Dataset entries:
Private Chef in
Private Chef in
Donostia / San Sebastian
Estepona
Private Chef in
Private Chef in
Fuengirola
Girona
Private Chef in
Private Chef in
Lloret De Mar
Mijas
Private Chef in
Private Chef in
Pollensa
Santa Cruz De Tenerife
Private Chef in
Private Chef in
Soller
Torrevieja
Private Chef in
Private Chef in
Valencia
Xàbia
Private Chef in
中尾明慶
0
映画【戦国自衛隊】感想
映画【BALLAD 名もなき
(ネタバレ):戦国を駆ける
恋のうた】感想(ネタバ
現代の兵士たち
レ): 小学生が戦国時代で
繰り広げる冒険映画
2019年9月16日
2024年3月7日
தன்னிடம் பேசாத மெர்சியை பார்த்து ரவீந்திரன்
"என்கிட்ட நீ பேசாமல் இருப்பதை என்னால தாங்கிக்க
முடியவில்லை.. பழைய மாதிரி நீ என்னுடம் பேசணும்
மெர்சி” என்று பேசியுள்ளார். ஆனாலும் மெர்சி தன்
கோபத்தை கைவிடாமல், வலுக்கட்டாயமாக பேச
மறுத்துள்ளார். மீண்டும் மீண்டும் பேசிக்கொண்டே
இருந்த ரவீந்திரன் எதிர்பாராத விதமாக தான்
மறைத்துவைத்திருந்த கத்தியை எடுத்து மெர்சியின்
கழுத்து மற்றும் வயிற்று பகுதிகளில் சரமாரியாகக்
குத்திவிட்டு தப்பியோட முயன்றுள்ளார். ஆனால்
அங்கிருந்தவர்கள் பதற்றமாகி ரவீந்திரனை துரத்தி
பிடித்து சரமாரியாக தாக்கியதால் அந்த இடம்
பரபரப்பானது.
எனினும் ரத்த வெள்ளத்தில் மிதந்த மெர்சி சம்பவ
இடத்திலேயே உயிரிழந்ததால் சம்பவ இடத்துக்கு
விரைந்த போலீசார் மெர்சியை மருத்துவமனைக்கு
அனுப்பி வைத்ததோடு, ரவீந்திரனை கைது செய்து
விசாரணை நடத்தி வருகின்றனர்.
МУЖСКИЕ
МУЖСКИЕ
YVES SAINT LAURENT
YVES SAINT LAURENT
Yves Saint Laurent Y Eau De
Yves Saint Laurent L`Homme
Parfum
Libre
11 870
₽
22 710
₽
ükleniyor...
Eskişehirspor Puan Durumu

EXERCISE:
Rewrite the data above with "Private Chef in" changed to "Personal Chef in" everywhere it appears, keeping every other line the same.

YOUR SOLUTION:
Personal Chef in
Personal Chef in
Donostia / San Sebastian
Estepona
Personal Chef in
Personal Chef in
Fuengirola
Girona
Personal Chef in
Personal Chef in
Lloret De Mar
Mijas
Personal Chef in
Personal Chef in
Pollensa
Santa Cruz De Tenerife
Personal Chef in
Personal Chef in
Soller
Torrevieja
Personal Chef in
Personal Chef in
Valencia
Xàbia
Personal Chef in
中尾明慶
0
映画【戦国自衛隊】感想
映画【BALLAD 名もなき
(ネタバレ):戦国を駆ける
恋のうた】感想(ネタバ
現代の兵士たち
レ): 小学生が戦国時代で
繰り広げる冒険映画
2019年9月16日
2024年3月7日
தன்னிடம் பேசாத மெர்சியை பார்த்து ரவீந்திரன்
"என்கிட்ட நீ பேசாமல் இருப்பதை என்னால தாங்கிக்க
முடியவில்லை.. பழைய மாதிரி நீ என்னுடம் பேசணும்
மெர்சி” என்று பேசியுள்ளார். ஆனாலும் மெர்சி தன்
கோபத்தை கைவிடாமல், வலுக்கட்டாயமாக பேச
மறுத்துள்ளார். மீண்டும் மீண்டும் பேசிக்கொண்டே
இருந்த ரவீந்திரன் எதிர்பாராத விதமாக தான்
மறைத்துவைத்திருந்த கத்தியை எடுத்து மெர்சியின்
கழுத்து மற்றும் வயிற்று பகுதிகளில் சரமாரியாகக்
குத்திவிட்டு தப்பியோட முயன்றுள்ளார். ஆனால்
அங்கிருந்தவர்கள் பதற்றமாகி ரவீந்திரனை துரத்தி
பிடித்து சரமாரியாக தாக்கியதால் அந்த இடம்
பரபரப்பானது.
எனினும் ரத்த வெள்ளத்தில் மிதந்த மெர்சி சம்பவ
இடத்திலேயே உயிரிழந்ததால் சம்பவ இடத்துக்கு
விரைந்த போலீசார் மெர்சியை மருத்துவமனைக்கு
அனுப்பி வைத்ததோடு, ரவீந்திரனை கைது செய்து
விசாரணை நடத்தி வருகின்றனர்.
МУЖСКИЕ
МУЖСКИЕ
YVES SAINT LAURENT
YVES SAINT LAURENT
Yves Saint Laurent Y Eau De
Yves Saint Laurent L`Homme
Parfum
Libre
11 870
₽
22 710
₽
ükleniyor...
Eskişehirspor Puan Durumu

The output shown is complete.